Inflammation is a factor
Three metrics were used to estimate the effects of biological aging: phenotypic age, systemic immune inflammation, and systemic inflammation response. As expected, phenotypic age was associated with all-cause mortality, and in a non-linear way: people with the highest phenotypic age were far more likely to die than anyone else. The inflammation indices were somewhat more linear, with the response index’s associations leveling out near its median.
Here, too, physical activity was found to have a strong association. As before, the three most vigorous clusters differed little, moderate exercisers had a slight advantage, and the people who exercised the least were found to have the greatest phenotypic ages and the most inflammation. The authors found that these anti-inflammatory effects played a mediating role in cardiovascular risk.

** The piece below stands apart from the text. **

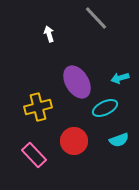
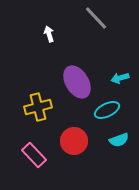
cyan ellipse: moved 2 px right, 2 px down
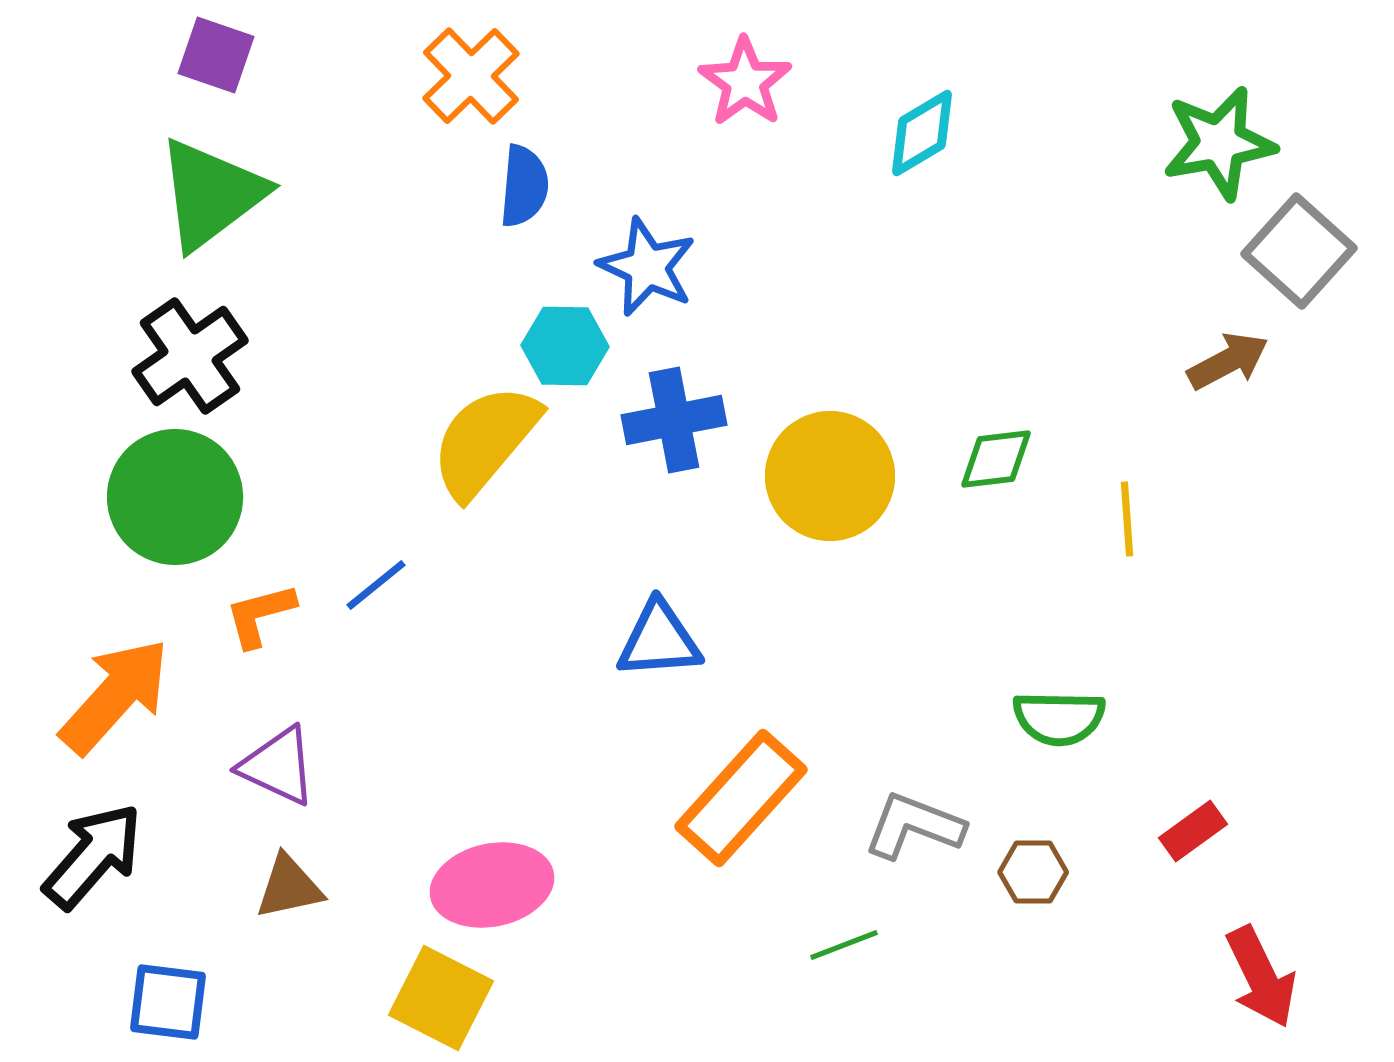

The authors also note that the double increase group seemed to be protected from ischemic heart disease as well as the vigorous exercise group, despite the latter group conducting much more physical activity during the day. This led them to conclude that circadian effects may be an important part of physical activity. However, it is also clear from the data that simply getting a sufficient amount of exercise on a regular basis is very strongly correlated with reduced mortality, from all causes and from cardiovascular disease.
Literature
[1] Castetbon, K., Vernay, M., Malon, A., Salanave, B., Deschamps, V., Roudier, C., … & Hercberg, S. (2009). Dietary intake, physical activity and nutritional status in adults: the French nutrition and health survey (ENNS, 2006–2007). British Journal of Nutrition, 102(5), 733-743.
[2] Man, A. W., Li, H., & Xia, N. (2021). Circadian rhythm: potential therapeutic target for atherosclerosis and thrombosis. International journal of molecular sciences, 22(2), 676.